Thursday, February 26, 2015
The Eleventh Brother by Rachel S. Wilcox
ABOUT THE BOOK
When Joseph, the eleventh son of Jacob, is sold into bondage by his brothers, Egypt is a land in turmoil—its fortune determined by the unpredictable rains that either bring prosperity or leave the people in famine and starvation. But Joseph is no common slave. Imprisoned and forgotten by all but God, he interprets a dream that reveals the future and alters his destiny. Now with his privileged Egyptian-born wife, Asenath, at his side, Joseph's transformation from the boy in the pit to the ruler of Egypt is nearly complete. But position and power cannot erase the bitterness he holds deep inside. When he suddenly comes face to face with the family that betrayed him, Joseph devises a plot to test his brothers' true character. Yet even revenge may not fill the aching hole in Joseph's heart, and the influence of a beautiful woman may be his only hope for redemption.
ABOUT THE AUTHOR
After spending her high school years in the south of France, RACHEL K. WILCOX studied philosophy, literature, and film at Brigham Young University, where she graduated as the valedictorian. After college, she moved to West Africa to make a documentary film and instead used her camera to co-found a humanitarian project. She has been a researcher and case writer at Harvard Business School and writes and researches in the interdisciplinary fields of law and the humanities. She is in her final year of law school at Stanford University.

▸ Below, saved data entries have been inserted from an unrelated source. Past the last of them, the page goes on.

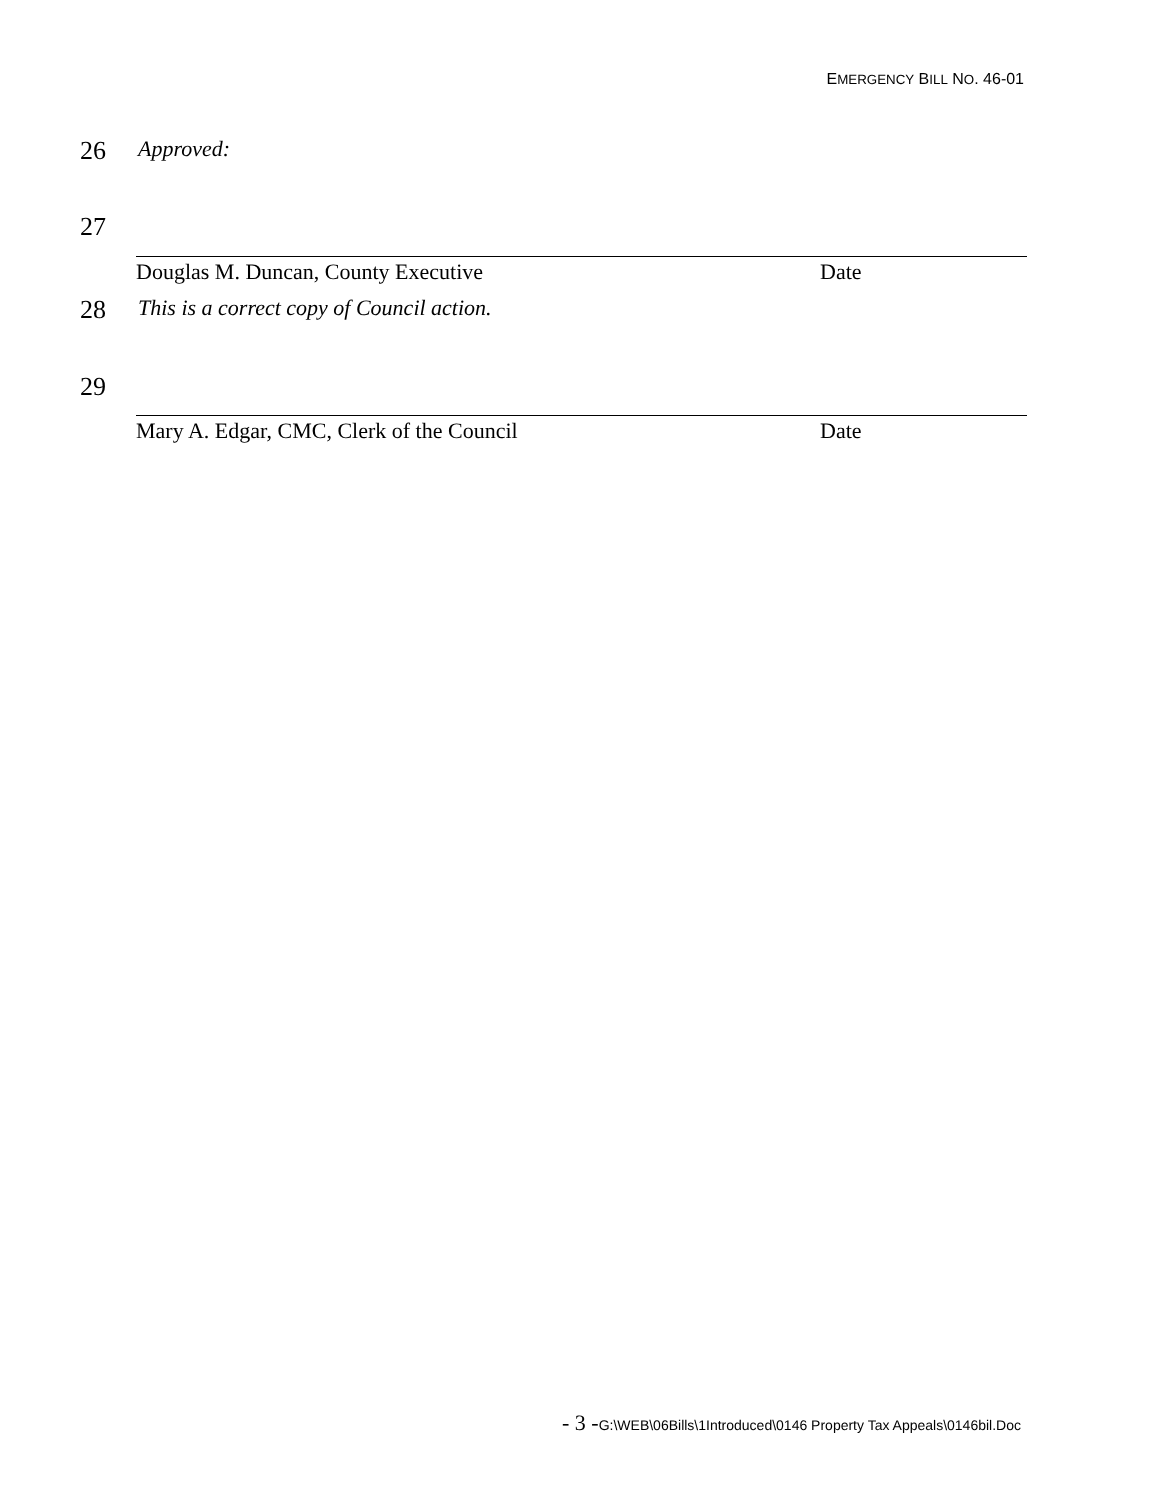EMERGENCY BILL NO. 46-01
26 Approved:
27
Douglas M. Duncan, County Executive Date
28 This is a correct copy of Council action.
29
Mary A. Edgar, CMC, Clerk of the Council Date
- 3 -G:\WEB\06Bills\1Introduced\0146 Property Tax Appeals\0146bil.Doc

The story of Joseph of Egypt is one that I have long been fascinated by. But the Bible doesn't give a whole lot of detail, just the essentials. So when I heard about this book I was instantly interested. But like all stories based on real people, places, and events, I went into it with a healthy dose of skepticism. But the lengthy author's note at the end and the detailed descriptions make it clear that the author did her homework. Many of the chapters are named after the verses in the scriptures where that part of Joseph's story is told. I greatly appreciated the fact that the author clearly focused on the events that the Bible describes. All of this makes for an interesting read that created more empathy in me for the difficult things that Joseph experienced on his way to the position he ends up occupying. And of course, a position of power doesn't make things easier necessarily since Joseph was living in a culture not his own. The thing I especially love about historical fiction is how it can help the reader imagine the feelings that a person might have experienced, somehow it makes the person seem more real and human. And this is an excellent example of the genre that I can recommend to those who, like me, are fascinated by the story of Joseph. I was also struck as I read this by the parallels between Joseph's experience and the Savior's. Joseph was sacrificed so that he could later save his family. Jesus was sacrificed so he could save his family.